Tandis qu’en 1815, au Congrès de Vienne, Talleyrand tente de sauver la France de la rapacité des alliés européens voulant venger les victoires de Napoléon, le champagne arrose toutes les réceptions diplomatiques qui jalonnent les dix mois du congrès. D’aucuns prétendirent même, que le mousseux servi lors des entretiens donnés par le ministre de Louis XVIII, permit un retour en grâce de la France qui, malgré Waterloo et l’occupation, conserva ses frontières de 1791. Enfin la région Champagne, c’est aussi Reims et le sacre ! Et on sait que le couronnement de Louis XIV fut célébré par plusieurs centaines de verres de vin de champagne. On peut également relever que Reims reste attaché au baptême de Clovis et voir dans le champagne, l’héritage d’une tradition baptismale.
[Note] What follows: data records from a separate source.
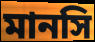
মানসিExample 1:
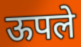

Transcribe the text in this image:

ऊपले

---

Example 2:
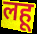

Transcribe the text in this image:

लहू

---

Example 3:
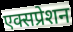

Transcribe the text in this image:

एक्सप्रेशन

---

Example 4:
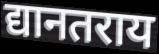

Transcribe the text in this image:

द्यानतराय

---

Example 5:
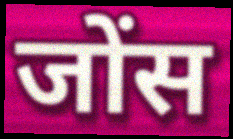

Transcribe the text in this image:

जोंसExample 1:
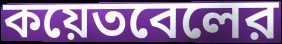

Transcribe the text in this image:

কয়েতবেলের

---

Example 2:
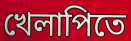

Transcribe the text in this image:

খেলাপিতে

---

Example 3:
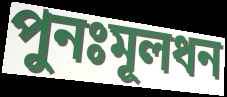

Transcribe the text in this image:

পুনঃমূলধন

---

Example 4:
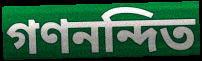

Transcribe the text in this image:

গণনন্দিত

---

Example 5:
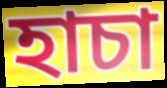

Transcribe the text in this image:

হাচা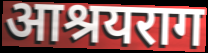
आश्रयराग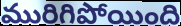
మురిగిపోయింది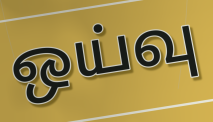
ஒய்வுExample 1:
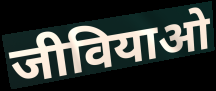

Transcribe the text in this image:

जीवियाओ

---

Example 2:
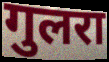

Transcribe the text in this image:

गुलरा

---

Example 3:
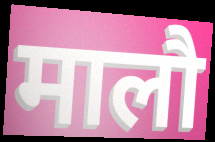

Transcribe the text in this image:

मालौ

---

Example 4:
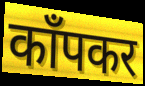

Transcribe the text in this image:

काँपकर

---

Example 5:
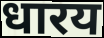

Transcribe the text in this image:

धारय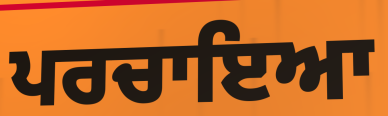
ਪਰਚਾਇਆ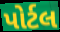
પોર્ટલ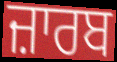
ਜ਼ਾਰਬ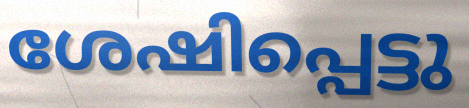
ശേഷിപ്പെട്ടു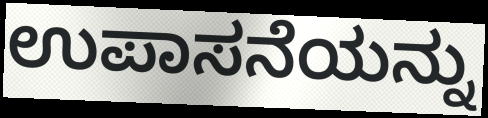
ಉಪಾಸನೆಯನ್ನು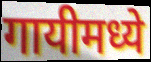
गायीमध्येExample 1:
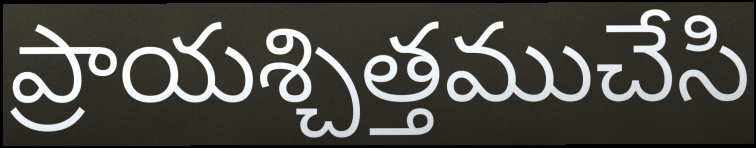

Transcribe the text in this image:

ప్రాయశ్చిత్తముచేసి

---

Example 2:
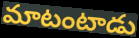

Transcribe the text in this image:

మాటంటాడు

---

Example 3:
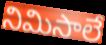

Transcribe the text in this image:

నిమిసాలే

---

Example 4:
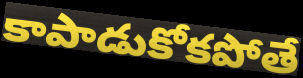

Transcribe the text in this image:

కాపాడుకోకపోతే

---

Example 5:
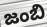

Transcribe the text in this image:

జంబి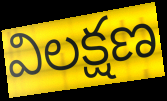
విలక్షణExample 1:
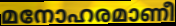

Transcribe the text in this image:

മനോഹരമാണീ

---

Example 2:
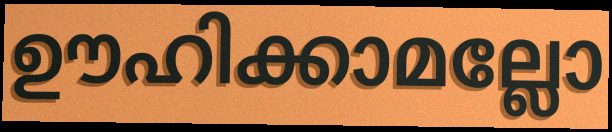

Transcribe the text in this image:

ഊഹിക്കാമല്ലോ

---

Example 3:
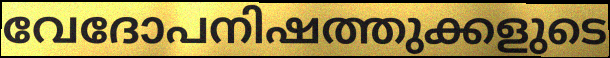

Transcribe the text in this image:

വേദോപനിഷത്തുക്കളുടെ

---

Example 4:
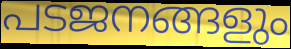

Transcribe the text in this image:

പടജനങ്ങളും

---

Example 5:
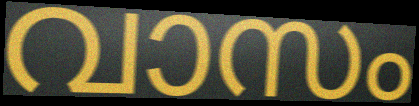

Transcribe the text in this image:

വാസംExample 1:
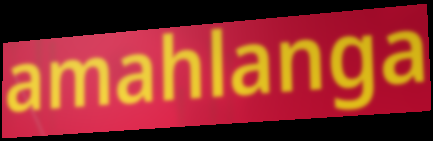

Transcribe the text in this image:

amahlanga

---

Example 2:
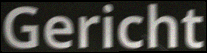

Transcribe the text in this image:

Gericht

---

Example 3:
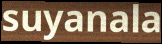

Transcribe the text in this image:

suyanala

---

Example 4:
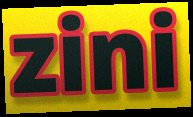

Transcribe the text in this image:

zini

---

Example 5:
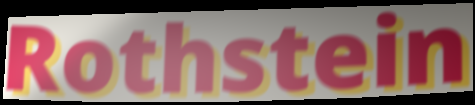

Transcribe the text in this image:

Rothstein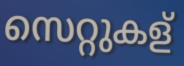
സെറ്റുകള്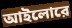
আইলোরেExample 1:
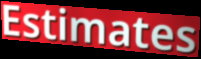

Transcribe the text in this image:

Estimates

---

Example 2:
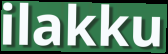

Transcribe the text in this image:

ilakku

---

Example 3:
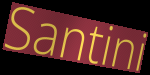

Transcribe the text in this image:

Santini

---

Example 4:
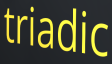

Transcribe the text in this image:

triadic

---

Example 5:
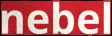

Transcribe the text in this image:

nebel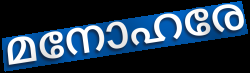
മനോഹരേ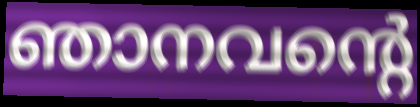
ഞാനവന്റെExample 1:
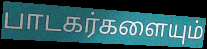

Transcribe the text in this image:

பாடகர்களையும்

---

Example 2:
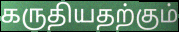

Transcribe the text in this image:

கருதியதற்கும்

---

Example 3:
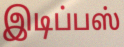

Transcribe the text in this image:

இடிப்பஸ்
Du Titanic au Concorde, chacun connaît bien la coutume de baptiser, un navire, un appareil, un bâtiment, une découverte scientifique et même une victoire ou une prouesse sportive, par une bouteille de champagne. Les Anglais, très attachés à leur marine, affirment même « A boat that hasn’t tasted wine will taste blood »[1].
Depuis 1994, la méthode dite « champenoise » est protégée par le droit européen et exclusivement réservée à la région française éponyme. Reste que le vin français, bien que protégé, ne finit pas de faire des remous. En 2021, dans le canton de Vaud, en Suisse, la petite commune de Champagne tente depuis plusieurs années d’associer la mention « commune de Champagne » à ses vins blancs, même si la justice suisse continue de donner raison aux producteurs français.
Léopold Buirette
[1] Un navire qui n’a pas goûté au vin, goûtera au sang.